BEGIN Provided information
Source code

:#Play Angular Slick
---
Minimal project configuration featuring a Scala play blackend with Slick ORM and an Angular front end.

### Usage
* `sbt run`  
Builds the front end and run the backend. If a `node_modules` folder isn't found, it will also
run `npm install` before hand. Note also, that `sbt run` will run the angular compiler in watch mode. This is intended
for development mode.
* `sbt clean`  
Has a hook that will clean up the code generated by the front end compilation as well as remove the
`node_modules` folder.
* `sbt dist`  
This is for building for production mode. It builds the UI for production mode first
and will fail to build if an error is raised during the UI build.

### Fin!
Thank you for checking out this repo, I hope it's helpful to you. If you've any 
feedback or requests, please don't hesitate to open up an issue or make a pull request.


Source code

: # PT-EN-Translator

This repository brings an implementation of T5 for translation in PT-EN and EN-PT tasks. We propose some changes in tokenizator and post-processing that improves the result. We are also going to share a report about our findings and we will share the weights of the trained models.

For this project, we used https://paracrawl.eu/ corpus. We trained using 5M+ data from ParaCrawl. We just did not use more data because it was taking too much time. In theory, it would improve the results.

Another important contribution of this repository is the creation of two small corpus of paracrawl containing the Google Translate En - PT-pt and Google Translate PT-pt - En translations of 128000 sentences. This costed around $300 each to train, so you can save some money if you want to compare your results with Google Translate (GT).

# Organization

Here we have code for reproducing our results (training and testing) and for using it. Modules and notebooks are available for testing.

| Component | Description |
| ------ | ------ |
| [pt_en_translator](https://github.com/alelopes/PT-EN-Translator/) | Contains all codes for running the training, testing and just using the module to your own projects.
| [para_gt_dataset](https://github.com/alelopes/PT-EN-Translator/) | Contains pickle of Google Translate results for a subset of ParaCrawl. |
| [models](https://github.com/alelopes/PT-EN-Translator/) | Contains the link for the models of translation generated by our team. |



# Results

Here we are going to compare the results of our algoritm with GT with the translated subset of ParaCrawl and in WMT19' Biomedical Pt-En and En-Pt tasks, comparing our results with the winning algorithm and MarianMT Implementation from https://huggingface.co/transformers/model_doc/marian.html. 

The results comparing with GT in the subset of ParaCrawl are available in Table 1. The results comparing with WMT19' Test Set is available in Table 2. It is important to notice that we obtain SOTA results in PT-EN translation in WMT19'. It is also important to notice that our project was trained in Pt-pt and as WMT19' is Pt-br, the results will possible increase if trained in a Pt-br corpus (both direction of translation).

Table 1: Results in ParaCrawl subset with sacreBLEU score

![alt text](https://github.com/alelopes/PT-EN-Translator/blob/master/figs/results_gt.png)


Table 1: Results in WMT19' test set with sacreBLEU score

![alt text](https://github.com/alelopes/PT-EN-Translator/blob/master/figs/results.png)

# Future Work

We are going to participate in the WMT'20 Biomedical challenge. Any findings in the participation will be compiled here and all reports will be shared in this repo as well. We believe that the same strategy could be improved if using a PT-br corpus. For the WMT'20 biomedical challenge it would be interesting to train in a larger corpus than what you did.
END Provided information
#### What to do
In the records above, find the lines holding "some". Copy each one.

#### Solution
This repository brings an implementation of T5 for translation in PT-EN and EN-PT tasks. We propose some changes in tokenizator and post-processing that improves the result. We are also going to share a report about our findings and we will share the weights of the trained models.
Another important contribution of this repository is the creation of two small corpus of paracrawl containing the Google Translate En - PT-pt and Google Translate PT-pt - En translations of 128000 sentences. This costed around $300 each to train, so you can save some money if you want to compare your results with Google Translate (GT).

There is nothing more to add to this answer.